Voorzitter. Op 17 april nam de Eerste Kamer de initiatiefwet tot het beëindigen van de verplichte aanbesteding in de Wmo van de huishoudelijke verzorging aan. De staatssecretaris heeft vorige week laten weten dat zij deze wet niet tekent maar voorlegt aan de Europese Commissie. Ik vraag hierover een debat aan, mede namens de fracties van de PvdA, de PVV, GroenLinks, de Partij voor de Dieren, de ChristenUnie en D66.

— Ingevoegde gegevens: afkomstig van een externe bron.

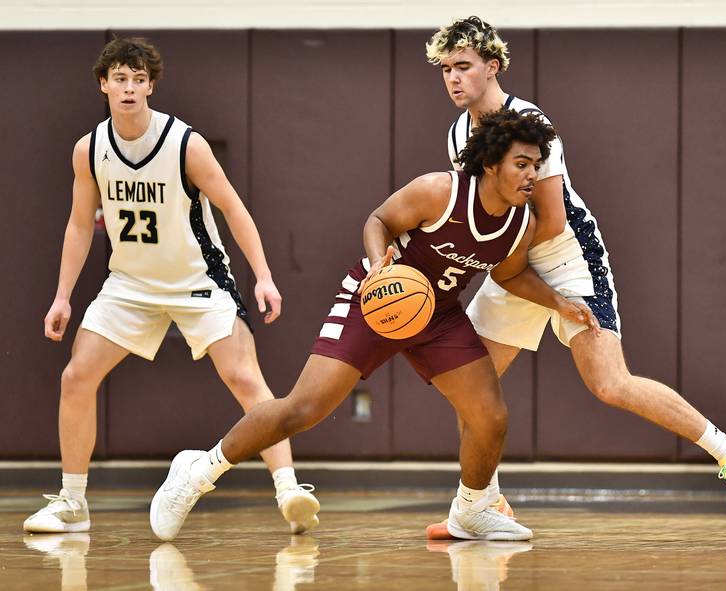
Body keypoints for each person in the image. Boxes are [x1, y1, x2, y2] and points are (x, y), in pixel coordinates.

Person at [148, 109, 596, 542]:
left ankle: (473, 510)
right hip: (376, 299)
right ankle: (197, 472)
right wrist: (379, 263)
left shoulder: (520, 223)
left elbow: (509, 273)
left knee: (490, 415)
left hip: (436, 314)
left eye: (536, 165)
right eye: (521, 164)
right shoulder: (438, 191)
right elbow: (378, 220)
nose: (532, 174)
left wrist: (559, 302)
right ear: (491, 164)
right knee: (302, 410)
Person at [423, 16, 726, 539]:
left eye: (464, 66)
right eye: (446, 68)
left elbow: (553, 219)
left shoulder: (529, 121)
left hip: (564, 256)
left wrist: (501, 264)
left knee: (610, 383)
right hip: (512, 259)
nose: (453, 78)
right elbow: (480, 215)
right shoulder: (456, 134)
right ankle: (482, 503)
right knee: (470, 385)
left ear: (493, 66)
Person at [23, 37, 319, 536]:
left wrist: (264, 275)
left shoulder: (185, 142)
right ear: (103, 84)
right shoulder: (90, 149)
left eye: (139, 79)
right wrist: (62, 295)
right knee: (76, 378)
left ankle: (289, 490)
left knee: (246, 378)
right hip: (130, 284)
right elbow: (79, 225)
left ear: (152, 86)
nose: (130, 88)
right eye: (120, 78)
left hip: (198, 280)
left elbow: (233, 208)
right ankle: (73, 503)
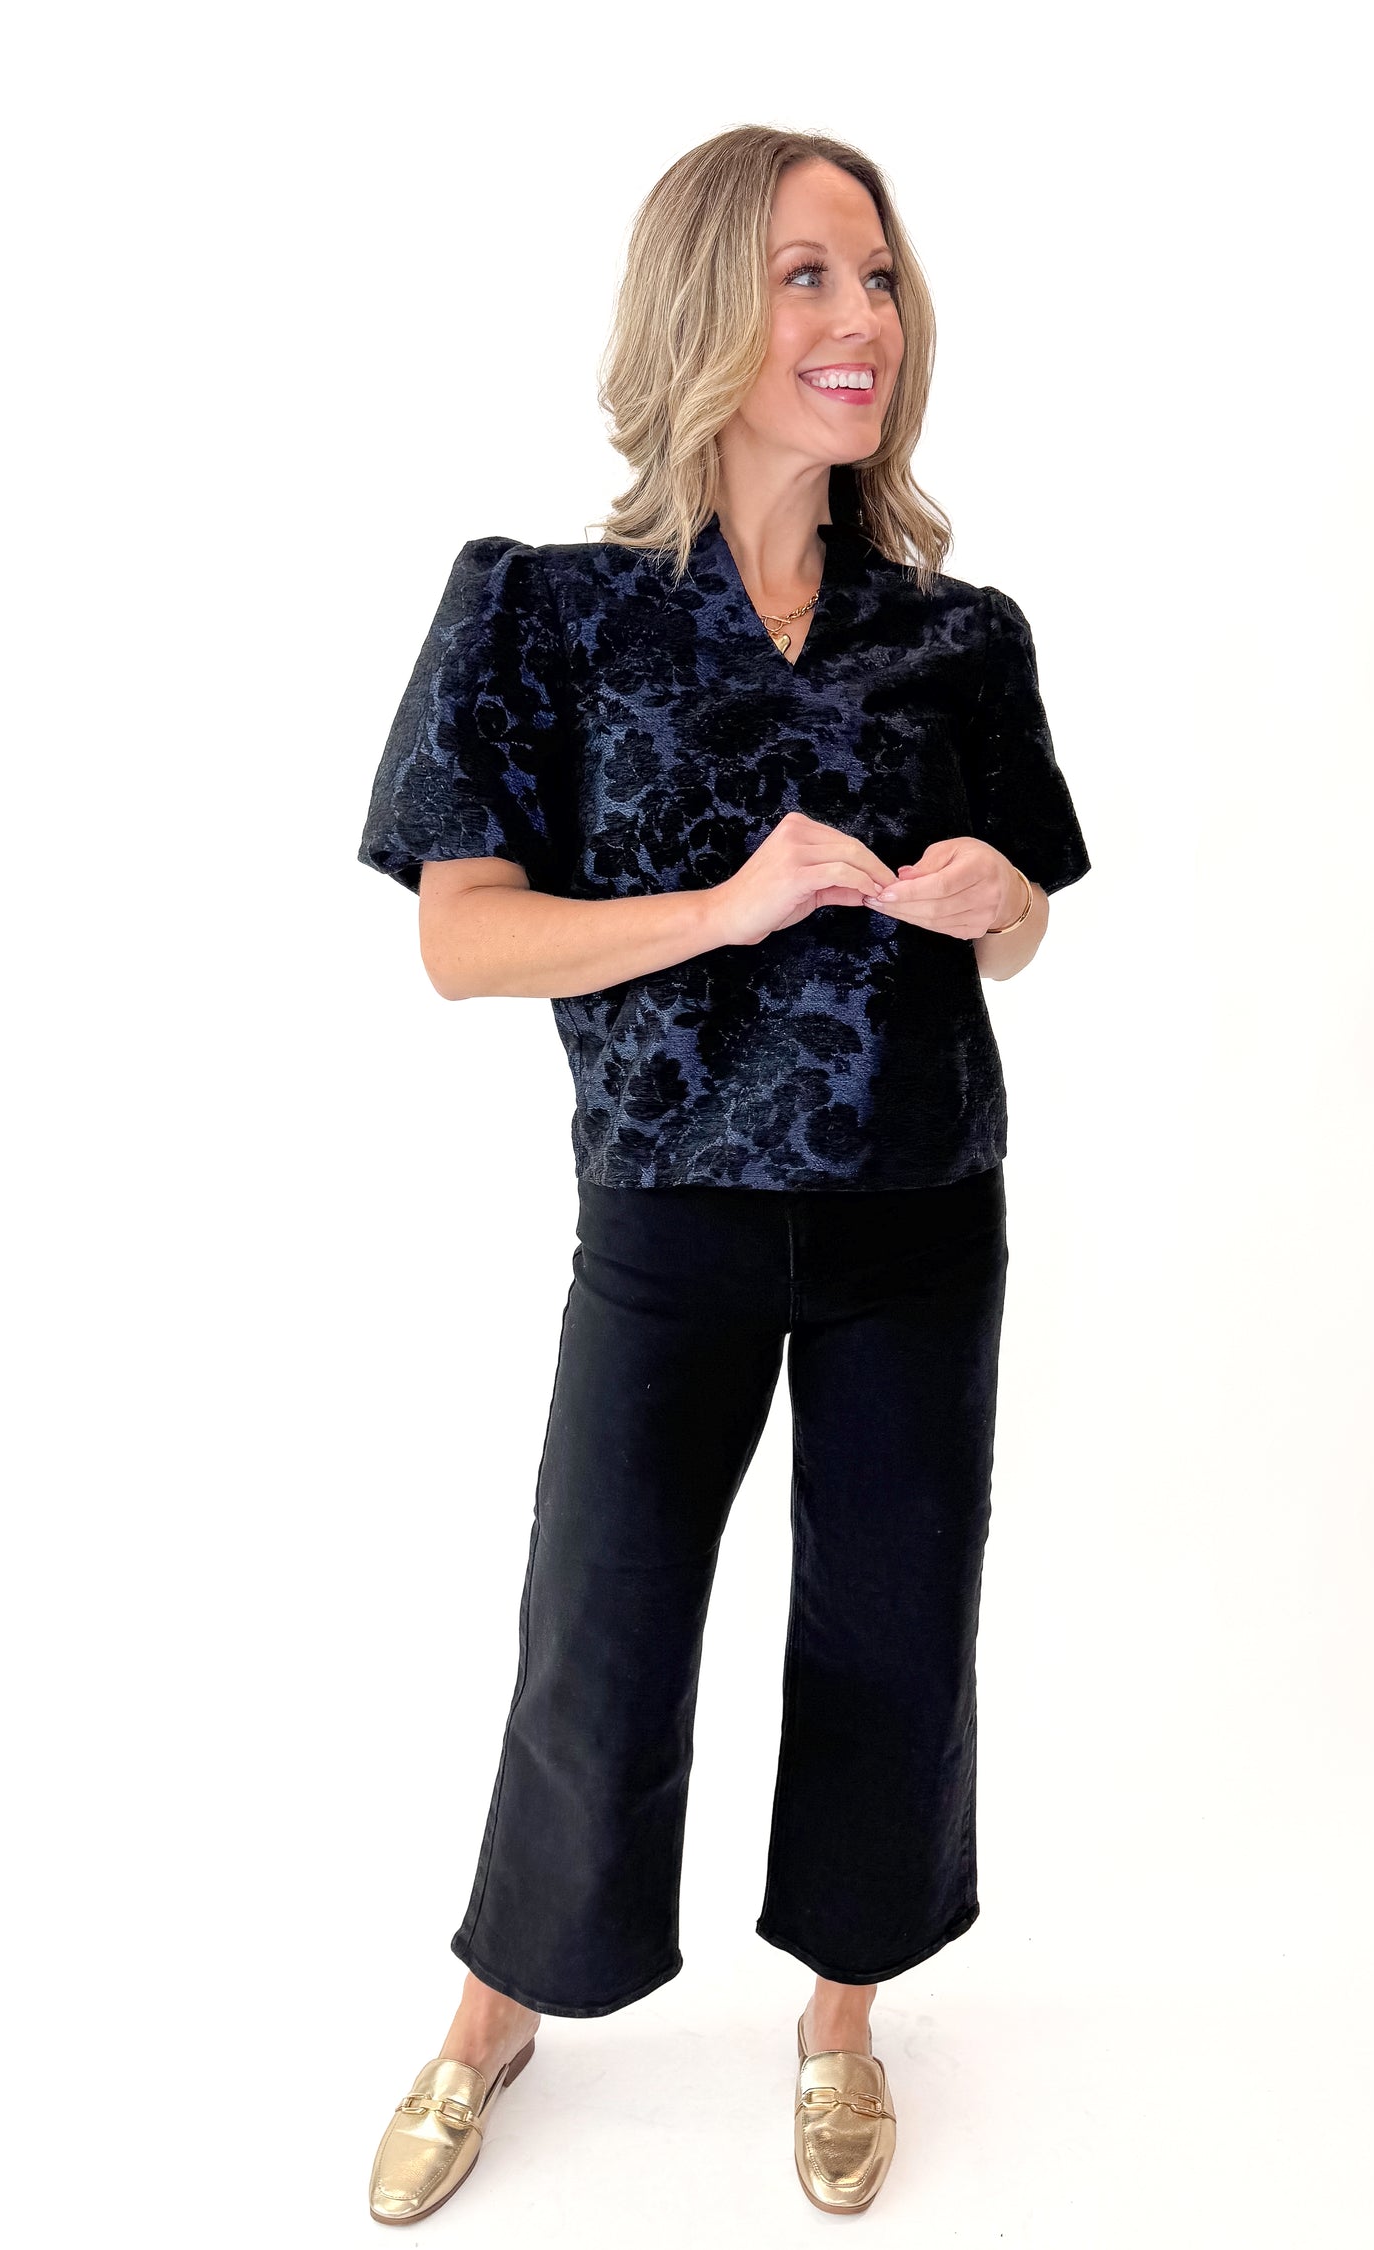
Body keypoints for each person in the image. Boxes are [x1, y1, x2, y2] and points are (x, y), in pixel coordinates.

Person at [357, 124, 1091, 2225]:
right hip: (668, 1215)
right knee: (599, 1634)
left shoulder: (960, 635)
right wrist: (721, 905)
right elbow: (461, 942)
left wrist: (995, 906)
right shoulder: (544, 612)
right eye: (808, 278)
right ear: (702, 310)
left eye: (880, 279)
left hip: (919, 1207)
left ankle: (842, 2020)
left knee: (892, 1629)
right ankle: (496, 2007)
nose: (865, 321)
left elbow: (1027, 922)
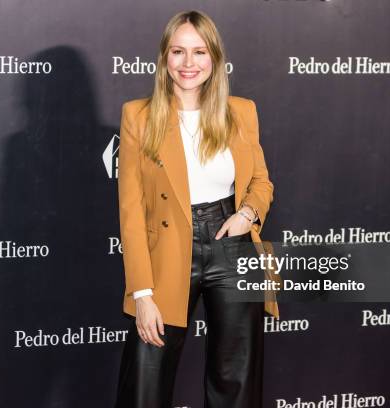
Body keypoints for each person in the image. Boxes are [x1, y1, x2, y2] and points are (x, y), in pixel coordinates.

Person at [114, 10, 277, 408]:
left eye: (200, 52)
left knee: (236, 382)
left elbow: (261, 182)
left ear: (215, 58)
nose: (189, 64)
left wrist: (248, 214)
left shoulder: (242, 112)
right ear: (164, 58)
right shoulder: (139, 116)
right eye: (178, 52)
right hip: (168, 251)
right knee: (145, 384)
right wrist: (143, 294)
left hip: (232, 244)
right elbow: (131, 211)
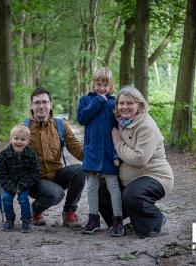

Mevrouw Venrooy-van Ark (VVD):

Voorzitter. Het verzoek betreft een debat over de procedure? Daarvoor geef ik steun.

De voorzitter:

Daarvoor is dan een meerderheid. Wij gaan een debat plannen met spreektijden van drie minuten. Mevrouw Leijten, op welke termijn wilt u dit debat voeren?

Mevrouw Leijten (SP):

Het gaat over een initiatief van de Kamer. Als wij onszelf serieus nemen, dan voeren wij dat debat volgende week of de week daarna. U heeft daarin inzicht. Wij moeten dat niet op de eindeloos lange lijst zetten.

De voorzitter:

Daarom vraag ik u ook of het nodig is om het snel te doen.

Het woord is aan mevrouw Van der Werf.

Mevrouw Van der Werf (CDA):

Voorzitter. Onlangs verschenen er berichten in de pers over een doorstart van de cultuurkaart. In dat kader vraag ik mede namens de fractie van D66 aan het kabinet om aan de Kamer mee te delen hoe de motie van de fracties van het CDA en D66 over de private doorstart wordt uitgevoerd.

De voorzitter:

Ik zal het stenogram van dit deel van de vergadering doorsturen naar het kabinet.

Het woord is aan de heer Dijkgraaf van de SGP-fractie.

De heer Dijkgraaf (SGP):

Voorzitter. Ik heb de eer om een vooraankondiging te doen van een VAO Raad voor het concurrentievermogen. Die raad vindt volgende week woensdag plaats. Ik verzoek u daarom om voor volgende week woensdag rekening te houden met een VAO, inclusief stemmingen.

De voorzitter:

Dank u wel.

Het woord is aan de heer Van Gerven.

De heer Van Gerven (SP):

Voorzitter. Vorige week is de acute financiële problematiek van het Rode Kruis Ziekenhuis en het brandwondencentrum in Beverwijk aan de orde geweest. Er is een brief binnengekomen van het kabinet. Die is onbevredigend. Daarom vraag ik mede namens mevrouw Gerbrands van de PVV-fractie een debat aan met de minister om de zaak verder te bespreken, inclusief de rol van Achmea daarin.

De voorzitter:

U hebt al 30 leden.

De heer Van Gerven (SP):

Voor een dertigledendebat. Ik wil eigenlijk een debat.

De voorzitter:

Ja, als u dat niet van tevoren aankondigt ...

Mevrouw Arib (PvdA):

Voorzitter. De PvdA-fractie steunt het verzoek.

De voorzitter:

Dan komt het op de lijst. Mevrouw Voortman?

Mevrouw Voortman (GroenLinks):

Ook steun van mijn fractie.

De voorzitter:

Het is inmiddels een gewoon debat geworden en dat komt dus op de lijst.